Перстов пошел назад в комнату, к новым друзьям, но сказать, что он пошел, значит ничего не сказать, - он поплелся, потащился, исчез уже в темноте коридора, а я все еще ощущал, как он удивленно страдает над выделыванием каждого шага. Открылась дверь, и я услышал лживые крики радости, хлынувшие ему навстречу. Некоторое время спустя я побрел к Наташе. Жарко, неохотно буркнула она, поясняя, что жара мешает ей уснуть. Действительно, в комнате полыхал нестерпимый жар, смутно намекавший на муки, перенесесенные и еще ожидавшие меня. Обнаженная богиня, разметав пену, задумчиво стояла у окна. Я разделся, забрался под простыню, застенчиво пряча свою наготу, и посмотрел на свободный, не ведающий опасностей и лишений покой женщины. И мной овладело желание признаваться в чем-то обособленном, уединенном, намеренно отодвинутом на второй план - в каких-то слабостях, в незнании и недопонимании, раскрыться во всей тщете и серости своих предрассудков, милых глупостей и сомнительным иллюзий, признаваться и признаваться, пока она не потеряет терпение или не засмеется в приступе нежного и бессильного сочувствия. Только не будь томным, размягченным, успел я подумать, успел распорядиться на счет предстоящих откровений. Жажда признаний, а может быть, и покаяния, это ведь не столько мимолетный порыв, сколько позиция, в которой сквозит что-то от стремления погибнуть, а погибать тоже надо уметь с достоинством, с поднятой головой, жестко и красиво.

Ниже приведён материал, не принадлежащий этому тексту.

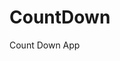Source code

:# CountDown
 Count Down App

- Мы знакомы тысячу лет, а я очень мало знаю тебя, - начал я. - Если можно так выразиться, изучил повадки твоих рук, например, и глаз, а души твоих рук и глаз так и не увидел. Мне кажется, я понял тебя, как бы уловил суть, высветилось что-то важное, но только в каком-то одном отношении, а твои мысли о жизни, о людях, о Боге по-прежнему от меня скрыты.